Bu gelişmeye paralel olarak Türkiye ile AB arasında yaşanan vize muafiyetini sormak istiyorum. Kritik başlıklar malum. Terör ve mülteciler meselesi. AB, mülteciler konusunda Türkiye’nin vicdanına mı oynuyor?

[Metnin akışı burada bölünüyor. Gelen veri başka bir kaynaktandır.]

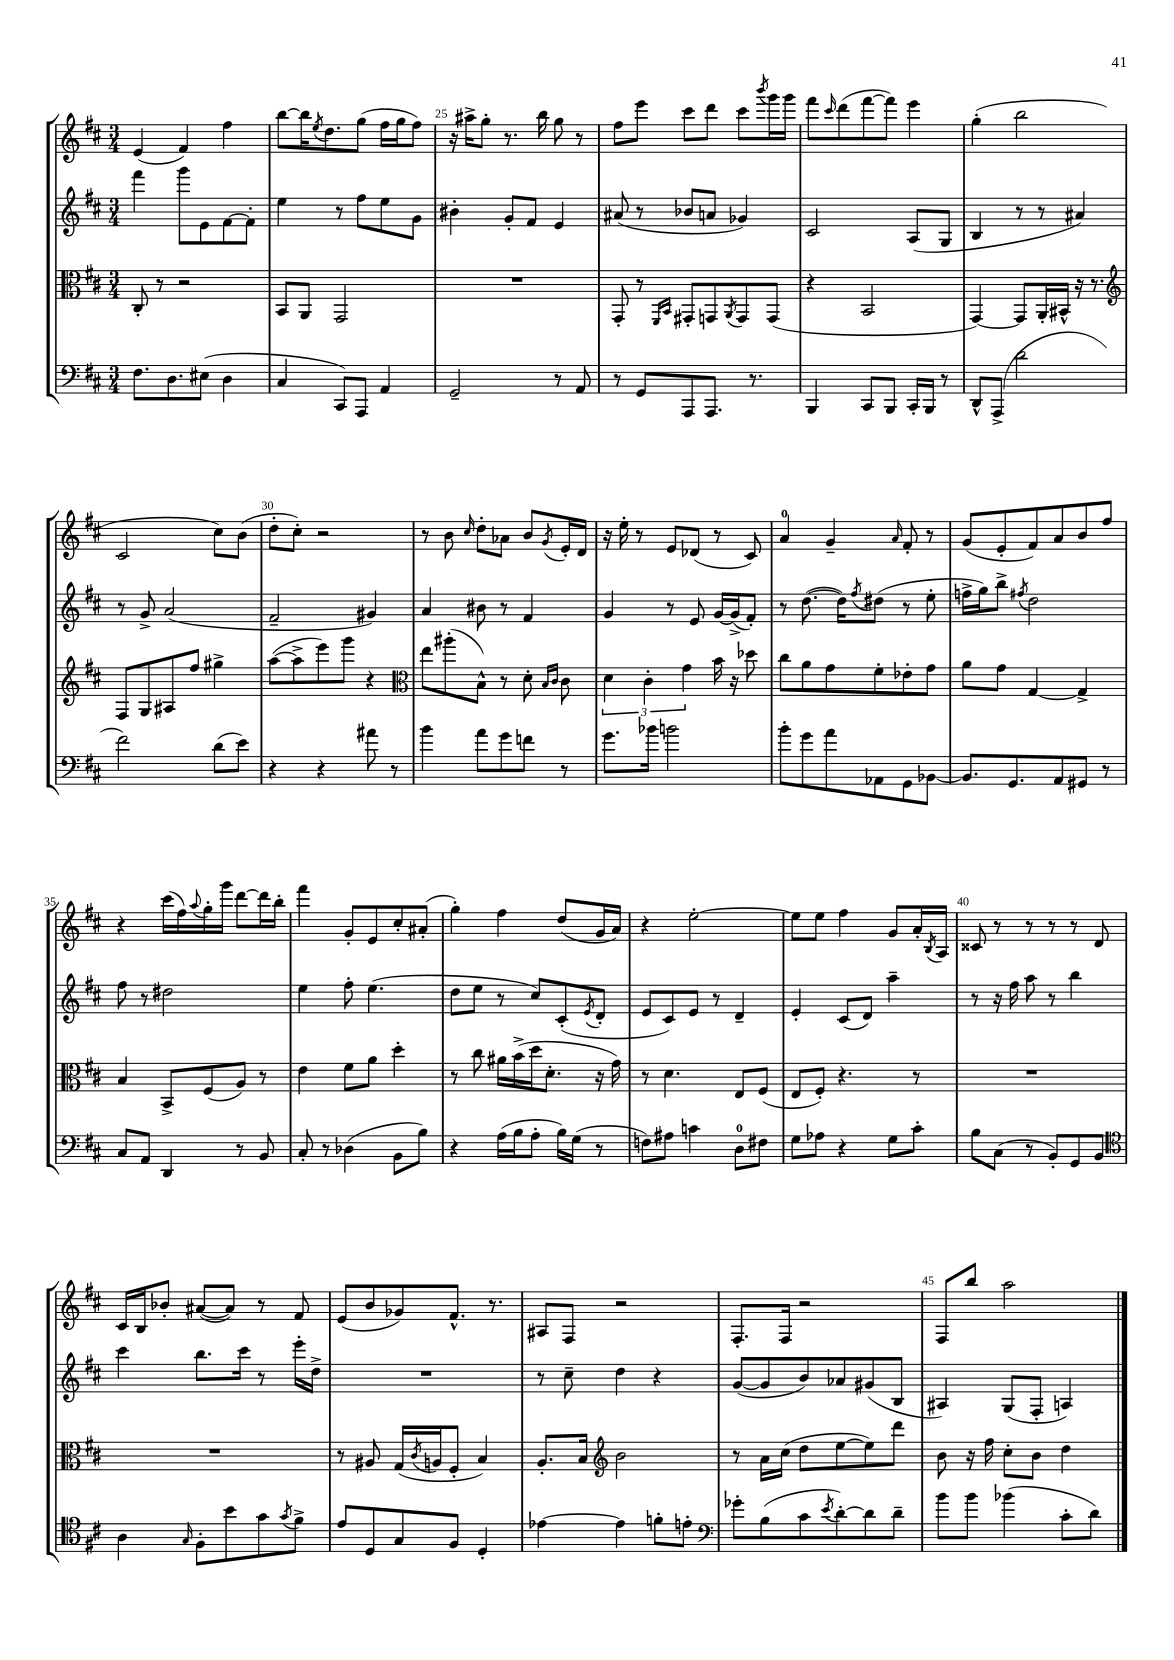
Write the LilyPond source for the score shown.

<<
\new StaffGroup <<
\new Staff = "s0" {
    \clef treble \key d \major \numericTimeSignature \time 3/4
    e'4( fis'4) fis''4 |
    b''8~ b''16 \acciaccatura { e''8 } d''8. g''8( fis''16 g''16 fis''8) |
    r16 ais''16-> g''8-. r8. b''16 g''8 r8 |
    fis''8 e'''8 cis'''8 d'''8 cis'''8 \acciaccatura { b'''8 } g'''16 g'''16 |
    fis'''8 \grace { cis'''16 } d'''8( fis'''8~ fis'''8) e'''4 |
    g''4-.( b''2 |
    cis'2 cis''8) b'8( |
    d''8-. cis''8-.) r2 |
    r8 b'8 \grace { cis''16 } d''8-. aes'8 b'8 \acciaccatura { g'8 } e'16-. d'16 |
    r16 e''16-. r8 e'8 des'8( r8 cis'8) |
    a'4-0 g'4-- \grace { a'16 } fis'8-. r8 |
    g'8( e'8-. fis'8) a'8 b'8 fis''8 |
    r4 cis'''16( fis''16) \appoggiatura { a''8 } g''16-. g'''16 d'''8~ d'''16 b''16-. |
    fis'''4 g'8-. e'8 cis''8-. ais'8-.( |
    g''4-.) fis''4 d''8( g'16 a'16) |
    r4 e''2~-. |
    e''8 e''8 fis''4 g'8 a'16-. \acciaccatura { b8 } a16 |
    cisis'8 r8 r8 r8 r8 d'8 |
    cis'16 b16 bes'8-. ais'8~( ais'8) r8 fis'8 |
    e'8( b'8 ges'8) fis'8.-^ r8. |
    ais8 fis8 r2 |
    fis8.-. fis16 r2 |
    fis8 b''8 a''2 \bar "|." |
}
\new Staff = "s1" {
    \clef treble \key d \major \numericTimeSignature \time 3/4
    fis'''4 g'''8 e'8 fis'8~ fis'8-. |
    e''4 r8 fis''8 e''8 g'8 |
    bis'4-. g'8-. fis'8 e'4 |
    ais'8( r8 bes'8 a'8 ges'4) |
    cis'2 a8( g8 |
    b4 r8 r8 ais'4) |
    r8 g'8-> a'2( |
    fis'2-- gis'4) |
    a'4 bis'8 r8 fis'4 |
    g'4 r8 e'8 g'16~ g'16->( fis'8-.) |
    r8 d''8.~( d''16) \acciaccatura { fis''8 } dis''8( r8 e''8-. |
    f''16-> g''16) b''8-> \acciaccatura { fis''8 } d''2 |
    fis''8 r8 dis''2 |
    e''4 fis''8-. e''4.( |
    d''8 e''8 r8 cis''8) cis'8-.( \acciaccatura { e'8 } d'8-. |
    e'8 cis'8) e'8 r8 d'4-- |
    e'4-. cis'8( d'8) a''4-- |
    r8 r16 fis''16 a''8 r8 b''4 |
    cis'''4 b''8. cis'''16 r8 e'''16-. d''16-> |
    R2. |
    r8 cis''8-- d''4 r4 |
    g'8~( g'8 b'8) aes'8 gis'8( b8 |
    ais4) g8( fis8-. a4) \bar "|." |
}
\new Staff = "s2" {
    \clef alto \key d \major \numericTimeSignature \time 3/4
    cis8-. r8 r2 |
    b,8 a,8 g,2 |
    R2. |
    g,8-. r8 \grace { fis,16 b,16 } gis,8-. g,8 \acciaccatura { a,8 } g,8 g,8( |
    r4 b,2 |
    g,4~) g,8 a,16-. bis,16-^ r16 r8. |
    \clef treble fis8 g8 ais8 fis''8 gis''4-> |
    a''8~( a''8-> e'''8) g'''8 r4 |
    \clef alto e''8 ais''8-.( b8-^) r8 d'8-. \grace { b16 cis'16 } cis'8 |
    \tuplet 3/2 { d'4 cis'4-. g'4 } b'16 r16 des''8 |
    cis''8 a'8 g'8 fis'8-. ees'8-. g'8 |
    a'8 g'8 g4~ g4-> |
    b4 b,8-> fis8( a8) r8 |
    e'4 fis'8 a'8 d''4-. |
    r8 cis''8 ais'16 b'16->( d''16 d'8.-. r16 g'16) |
    r8 d'4. e8 fis8( |
    e8 fis8-.) r4. r8 |
    R2. |
    R2. |
    r8 ais8 g16( \acciaccatura { cis'8 } a16 fis8-. b4) |
    a8.-. b16 \clef treble b'2 |
    r8 a'16 cis''16( d''8 e''8~ e''8) d'''8 |
    b'8 r16 fis''16 cis''8-. b'8 d''4 \bar "|." |
}
\new Staff = "s3" {
    \clef bass \key d \major \numericTimeSignature \time 3/4
    fis8. d8. eis8( d4 |
    cis4 cis,8) a,,8 a,4 |
    g,2-- r8 a,8 |
    r8 g,8 a,,8 a,,8. r8. |
    b,,4 cis,8 b,,8 cis,16-. b,,16 r8 |
    d,8-^ a,,8->( d'2 |
    fis'2) d'8( e'8) |
    r4 r4 ais'8 r8 |
    b'4 a'8 g'8 f'8 r8 |
    g'8. bes'16 b'2 |
    b'8-. g'8 a'8 aes,8 g,8 bes,8~ |
    bes,8. g,8. a,8 gis,8 r8 |
    cis8 a,8 d,4 r8 b,8 |
    cis8-. r8 des4( b,8 b8) |
    r4 a16( b16 a8-. b16) g16( r8 |
    f8) ais8 c'4 d8-0 fis8 |
    g8 aes8 r4 g8 cis'8-. |
    b8 cis8( r8 b,8-.) g,8 b,8 |
    \clef tenor a4 \grace { g16 } fis8-. b'8 g'8 \acciaccatura { g'8 } fis'8-> |
    e'8 d8 g8 fis8 d4-. |
    ees'4~ ees'4 f'8-. e'8-. |
    \clef bass ges'8-. b8( cis'8 \acciaccatura { e'8 } d'8~-.) d'8 d'8-- |
    b'8 b'8 bes'4( cis'8-. d'8) \bar "|." |
}
>>
>>
\layout { \context { \Score currentBarNumber = #23 \override BarNumber.break-visibility = ##(#f #t #t) barNumberVisibility = #(every-nth-bar-number-visible 5) } }
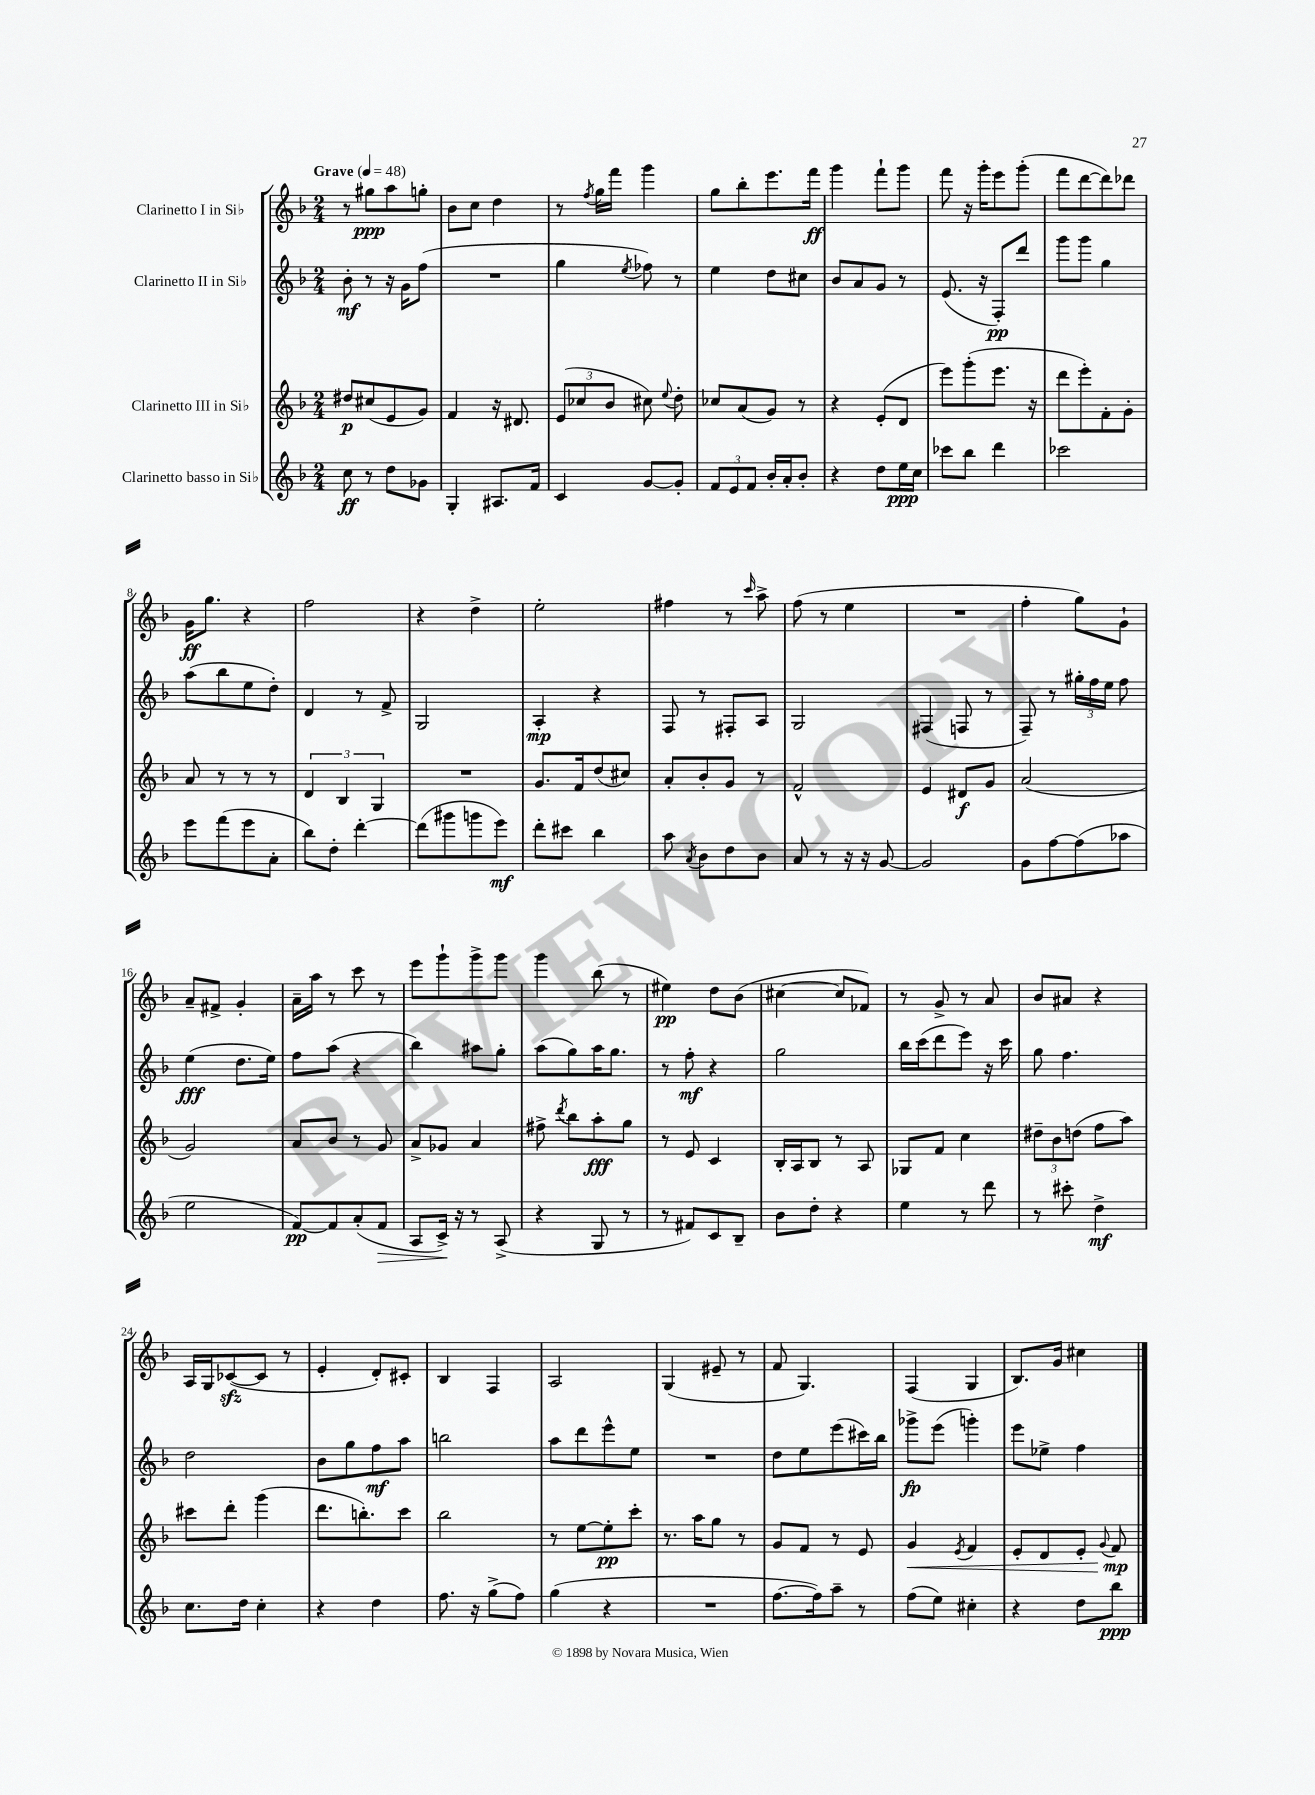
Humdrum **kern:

**kern	**kern	**kern	**kern
*staff4	*staff3	*staff2	*staff1
*clefG2	*clefG2	*clefG2	*clefG2
*k[b-]	*k[b-]	*k[b-]	*k[b-]
*M2/4	*M2/4	*M2/4	*M2/4
*MM48	*MM48	*MM48	*MM48
8cc	8dd#	8b-'	8r
8r	(8cc#	8r	8gg#
8dd	8e	16r	8aa
.	.	16g	.
8g-	8g)	(8ff	8gg'
=	=	=	=
4G'	4f	2r	8b-
.	.	.	8cc
8.A#	16r	.	4dd
.	8.d#	.	.
16f	.	.	.
=	=	=	=
4c	(12e	4gg	8r
.	12cc-	.	.
.	.	.	8qff
.	.	.	16gg
.	12b-	.	.
.	.	.	16fff
.	.	8qee	.
[8g	8cc#)	8ff-)	4ggg
.	8qqee	.	.
8g']	8dd'	8r	.
=	=	=	=
12f	8cc-	4ee	8gg
12e	.	.	.
.	(8a	.	8bb-'
12f	.	.	.
16b-'	8g)	8dd	8.eee
16a'	.	.	.
8b-'	8r	8cc#	.
.	.	.	16fff
=	=	=	=
4r	4r	8b-	4ggg
.	.	8a	.
8dd	(8e'	8g	8fff`
16ee	8d	8r	8ggg
16cc	.	.	.
=	=	=	=
8ccc-	8eee)	(8.e	8fff
8bb-	(8ggg'	.	16r
.	.	16r	16ggg'
4ddd	8.eee	8F')	8eee
.	.	8ddd	(8ggg'
.	16r	.	.
=	=	=	=
2ccc-	8ddd	8ggg	8fff
.	8eee')	8ggg	[8ddd
.	8f'	4gg	8ddd])
.	8g'	.	8ddd-
=	=	=	=
8eee	8a	(8aa	16g
.	.	.	8.gg
(8fff	8r	8bb-	.
8eee	8r	8ee	4r
8a'	8r	8dd')	.
=	=	=	=
8bb-)	6d	4d	2ff
8dd'	.	.	.
.	6B-	.	.
[4ddd'	.	8r	.
.	6G	.	.
.	.	8f^	.
=	=	=	=
(8ddd]	2r	2G	4r
8ggg#	.	.	.
8ggg	.	.	4dd^
8eee)	.	.	.
=	=	=	=
8ddd'	8.g	4A'	2ee'
8ccc#	.	.	.
.	16f	.	.
4bb-	(8dd	4r	.
.	8cc#)	.	.
=	=	=	=
8aa	8a'	8F	4ff#
8qa	.	.	.
8b-	8b-'	8r	.
8dd	8g	8F#'	8r
.	.	.	16qqccc
8b-	8r	8A	8aa^
=	=	=	=
8a	2f^^	2G	(8ff
8r	.	.	8r
16r	.	.	4ee
16r	.	.	.
[8g	.	.	.
=	=	=	=
2g]	4e	(4F#	2r
.	8d#	8F	.
.	8g	8r	.
=	=	=	=
8g	(2a	8F~)	4ff'
[8ff	.	8r	.
(8ff]	.	24gg#'	8gg)
.	.	24ff	.
.	.	24ee	.
8aa-	.	8ff	8g`
=	=	=	=
2ee	2g)	(4ee	8a~
.	.	.	8f#^
.	.	8.dd	4g'
.	.	16ee)	.
=	=	=	=
[8f)	8a	8ff	16a~
.	.	.	16aa
8f]	8b-	(8aa	8r
(8a'	8r	4r	8ccc
8f	8g	.	8r
=	=	=	=
8A	8a^	4bb-)	8eee
16c^)	8g-	.	8ggg`
16r	.	.	.
8r	4a	8aa#	8ggg^
(8A^	.	8gg'	8ggg
=	=	=	=
4r	8ff#^	(8aa	4ggg
.	8qddd	.	.
.	8bb-	8gg)	.
8G	8aa'	16aa	(8bb-
.	.	8.gg	.
8r	8gg	.	8r
=	=	=	=
8r	8r	8r	4ee#)
8f#)	8e	8ff'	.
8c	4c	4r	8dd
8B-~	.	.	(8b-
=	=	=	=
8b-	16B-'	2gg	[4cc#
.	16A	.	.
8dd'	8B-	.	.
4r	8r	.	8cc#]
.	8A	.	8f-)
=	=	=	=
4ee	8G-	16bb-	8r
.	.	(16ccc	.
.	8f	8ddd	8g^
8r	4cc	8eee)	8r
8ddd	.	16r	8a
.	.	16ccc	.
=	=	=	=
8r	12dd#~	8gg	8b-
.	12b-	.	.
8ccc#'	.	4.ff	8a#
.	(12dd	.	.
4dd^	8ff	.	4r
.	8aa)	.	.
=	=	=	=
8.cc	8ccc#	2dd	16A
.	.	.	16G
.	8ddd'	.	([8c-
16dd	.	.	.
4cc'	(4ggg	.	8c-]
.	.	.	8r
=	=	=	=
4r	8.ddd	8b-	4e'
.	.	8gg	.
.	8.bb')	.	.
4dd	.	8ff	8d')
.	8ccc	8aa	8c#'
=	=	=	=
8.ff	2bb-	2bb	4B-
16r	.	.	.
(8gg^	.	.	4F
8ff)	.	.	.
=	=	=	=
(4gg	8r	8aa	2A
.	[8ee	8ddd	.
4r	8ee']	8eee^^	.
.	8ccc'	8ee	.
=	=	=	=
2r	8.r	2r	(4G
.	16aa	.	.
.	8gg	.	8e#~
.	8r	.	8r
=	=	=	=
[8.ff	8g	8dd	8f
.	8f	8ee	4.G)
16ff])	.	.	.
8aa~	8r	(8eee	.
8r	8e	16ccc#)	.
.	.	16bb-	.
=	=	=	=
(8ff	4g	8ggg-^	(4F
8ee)	.	(8eee	.
.	8qe	.	.
4cc#'	4f	4ggg')	4G
=	=	=	=
4r	8e'	8eee	8.B-)
.	8d	8ee-^	.
.	.	.	16g
8dd	8e'	4ff	4cc#
.	8qqg	.	.
8bb-	8f	.	.
==	==	==	==
*-	*-	*-	*-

Suriye iç savaşının başlamasından bu yana Türkiye, hem toplum olarak hem de devlet olarak Suriyeli kardeşlerine sahip çıktı. Birleşmiş Milletler’in önceki gün açıkladığı rapora göre, Türkiye, 2,5 milyon kişiyle en çok sayıda mülteciye ev sahipliği yapan ülke konumunda. Avrupa Birliği ile olan geri kabul anlaşması başlamadan önce de Türkiye, mülteci meselesinde vicdani bir politika izliyordu zaten. Geri kabul anlaşması noktasında Türkiye üzerine düşeni yaptı. Bundan sonrası Avrupa Birliği’ne bağlı. Ancak, Avrupa Birliği kendi kamuoyundan çekindiği için türlü bahaneler üreterek bu sürecin sekteye uğramasına neden oluyor. Son süreç de göstermiştir ki AB’nin değerleri tartışma konusu olmuştur. Dünya barışı için daha evvel bir gelecek tahayyülü vadeden Avrupa Birliği bu özelliğini artık iyice kaybetmiştir. AB değerleri olarak sunulan demokrasi, insan hakları söylemi İslam Dünyası’ndaki demokratik rejimler ve göçmenler söz konusu olunca unutuldu.